→ Условие задания: Процитируйте из кода для чтения данных отрывок, который начинается со слов «emotiocons = r'(?:(?::|;|=)(?:-|_)?(?:\)|\(|D|P))|(?:[-*]_[-*])'» и заканчивается словами «token_frequency = Counter()».

In [None]:
import os
import regex
import math
import csv
from collections import Counter, OrderedDict
from functools import reduce
from operator import add

import numpy as np
import pandas as pd
from nltk.corpus import stopwords
from scipy import spatial
from sklearn.decomposition import PCA
import matplotlib.pyplot as plt

from gensim.models import Word2Vec
from tqdm.notebook import tqdm

# Пункт 1. Чтение данных и построение матрицы Term-Document

In [None]:
stop_words = set(stopwords.words('english'))
emotiocons = r'(?:(?::|;|=)(?:-|_)?(?:\)|\(|D|P))|(?:[-*]_[-*])'
ending_signs = r'(?:\?|\.|\.\.\.|\!|\?\!|\!\?)$'

def read_data(subset="train", squeeze_text=True, collect_analysis=True):

    # if squeeze_text=True, then we won't split text by sentences and each text will consist with one array of tokens
    # if squeeze_text=False, then wil be created corpus of all sentences
    
    token_frequency = Counter()
    term_document_matrix = Counter()
    term_document_matrix_v2 = dict()
    
    texts = dict()
    
    # Перебираем папки
    for folder in tqdm(['age', 'ethnicity', 'gender', 'religion', 'other_cyberbullying', 'not_cyberbullying']):
        # Путь к папке
        folder_path = os.path.join(f'../assets/annotated-corpus/', subset, folder)
        # Перебираем файлы в папке
        for file in tqdm(os.listdir(folder_path)):
            # Если это tsv файл
            if file.endswith('.tsv'):
                # Путь к файлу
                file_path = os.path.join(folder_path, file)
                # Читаем файл
                try: 
                    df = pd.read_csv(file_path, sep='\t', header=None)
                except pd.errors.EmptyDataError:
                    continue
                    
                # Группируем токены по предложениям (предполагает, что предложение отделено пустой строкой)
                text = list()
                sentence = list()
                tokens_list = df[0].tolist()
                for token in tokens_list:
                    token = str(token).lower()
                    if (regex.search(emotiocons, token) is None and regex.search(ending_signs, token) is not None) \
                        or token in stop_words:
                        continue
                    
                    if squeeze_text:
                        if token == 'nan':
                            continue
                        text.append(token)

→ Материал:
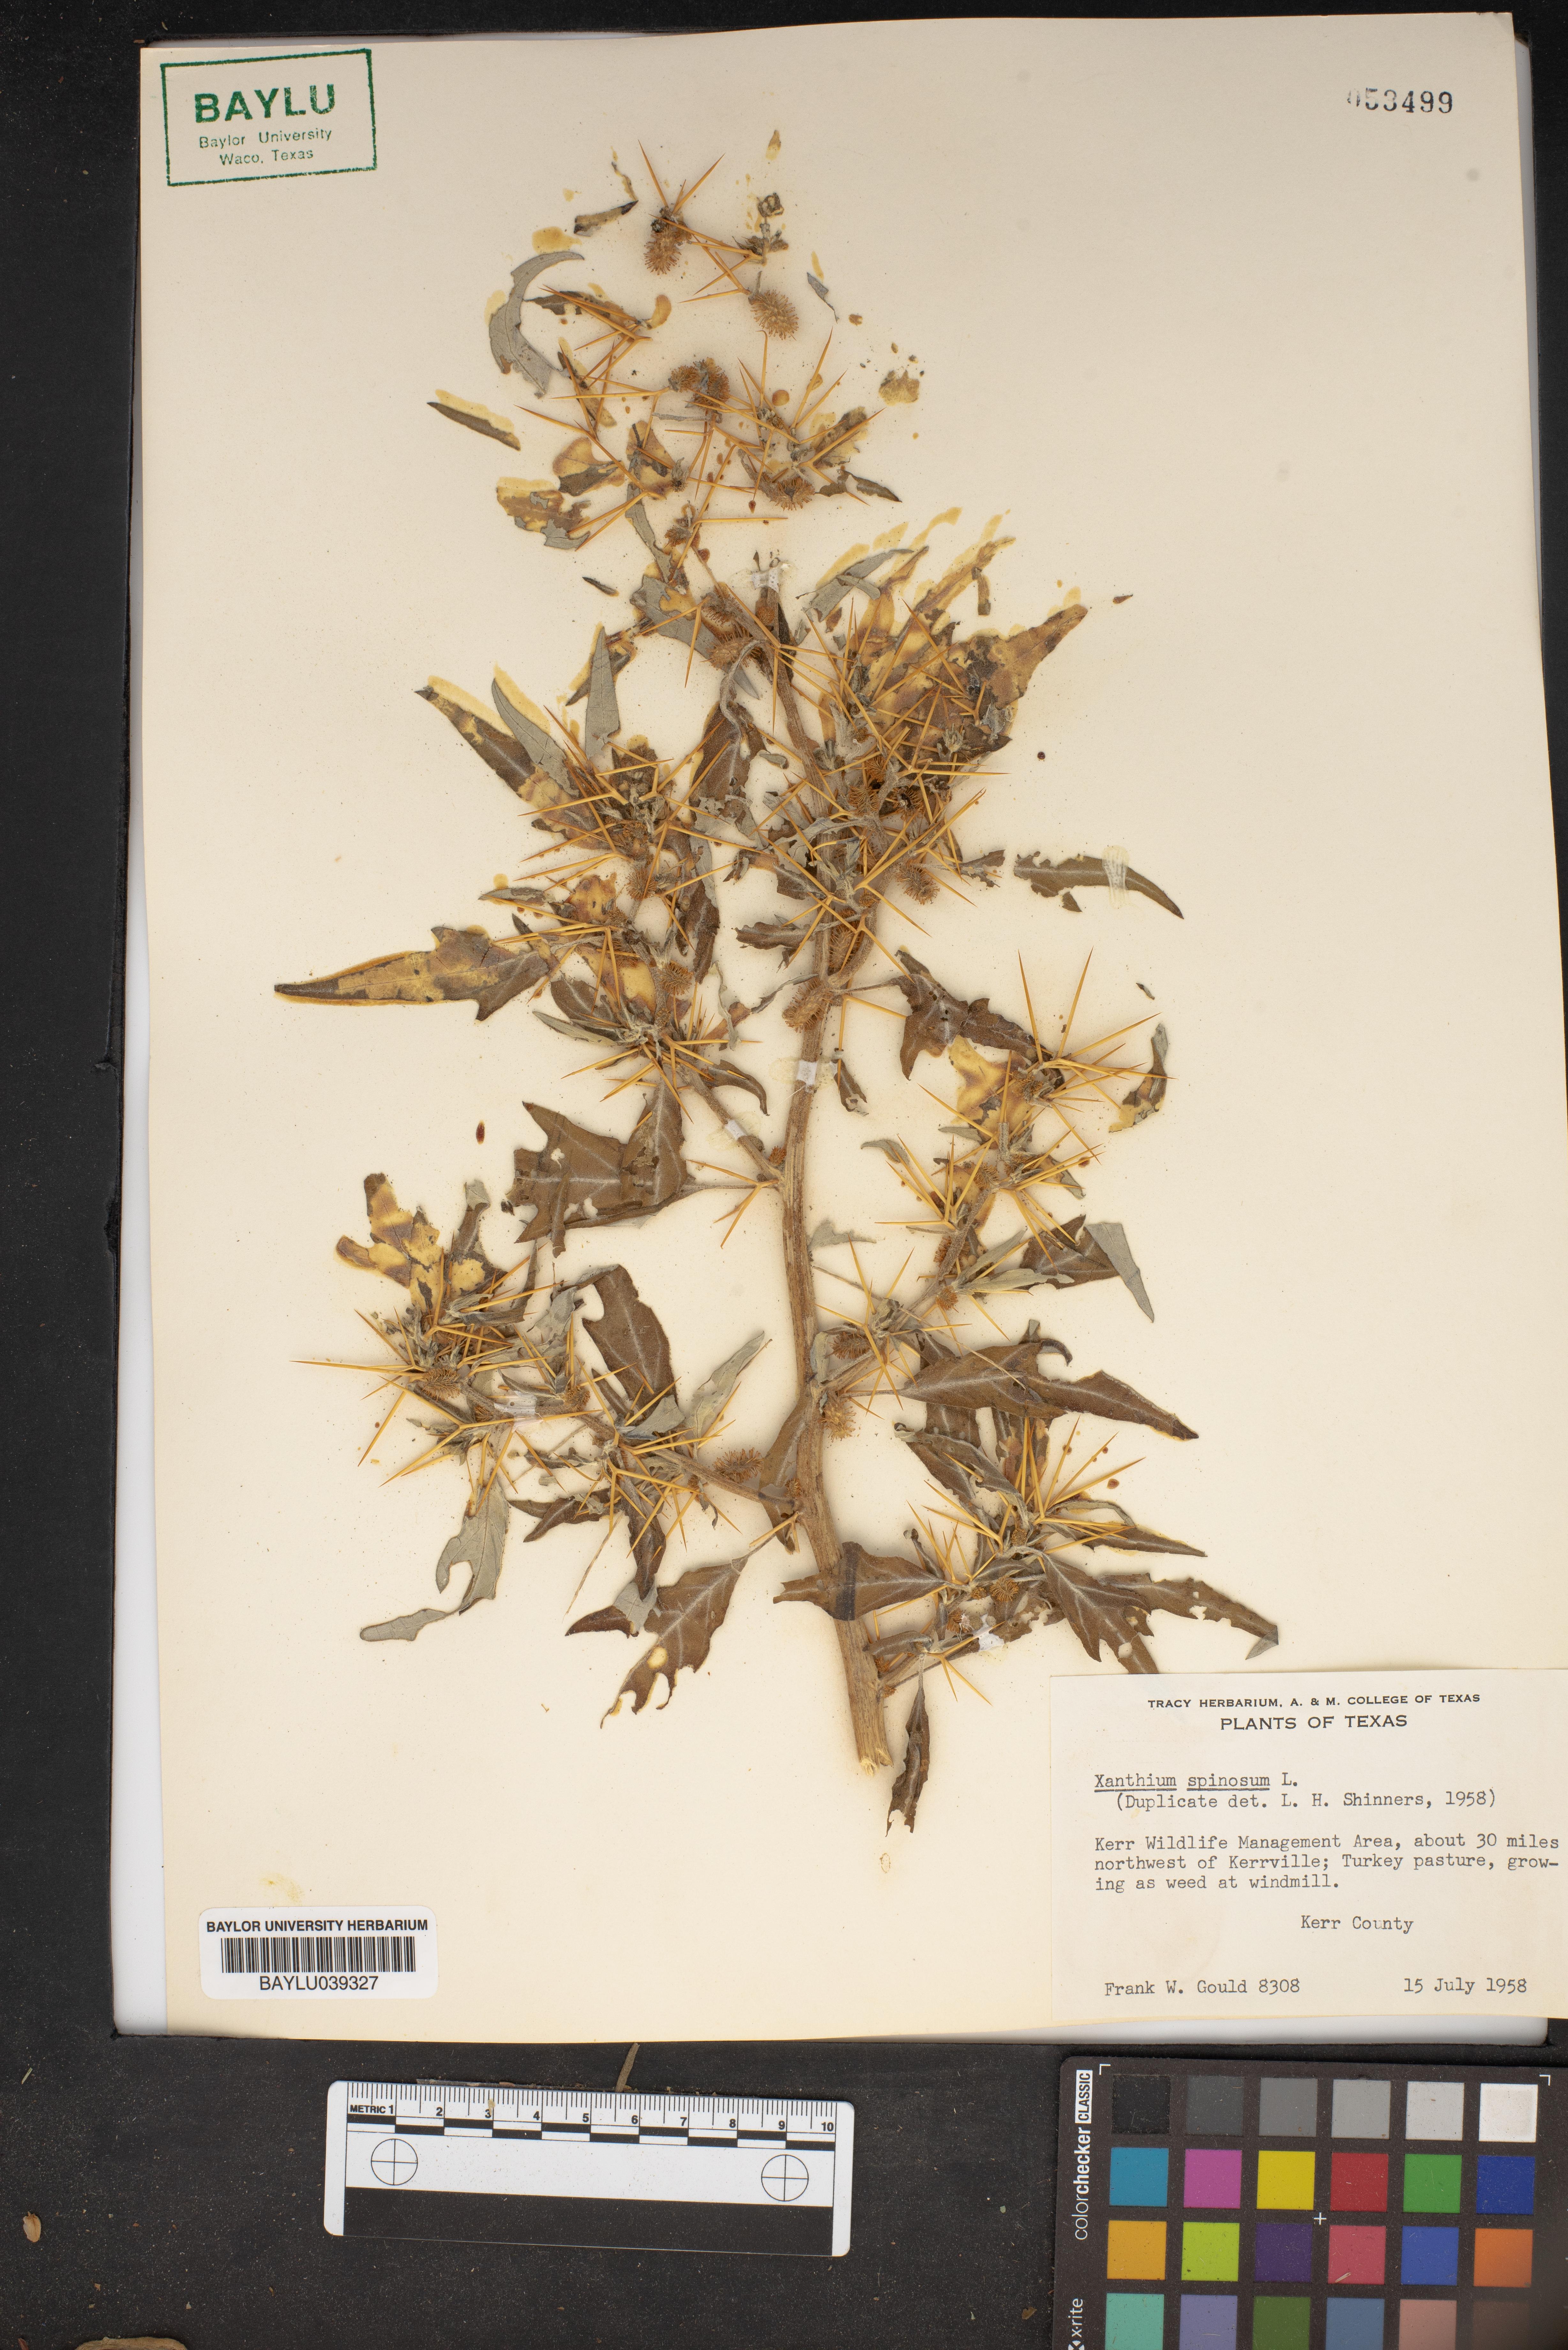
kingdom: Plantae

→ Итоговый результат:
emotiocons = r'(?:(?::|;|=)(?:-|_)?(?:\)|\(|D|P))|(?:[-*]_[-*])'
ending_signs = r'(?:\?|\.|\.\.\.|\!|\?\!|\!\?)$'

def read_data(subset="train", squeeze_text=True, collect_analysis=True):

    # if squeeze_text=True, then we won't split text by sentences and each text will consist with one array of tokens
    # if squeeze_text=False, then wil be created corpus of all sentences
    
    token_frequency = Counter()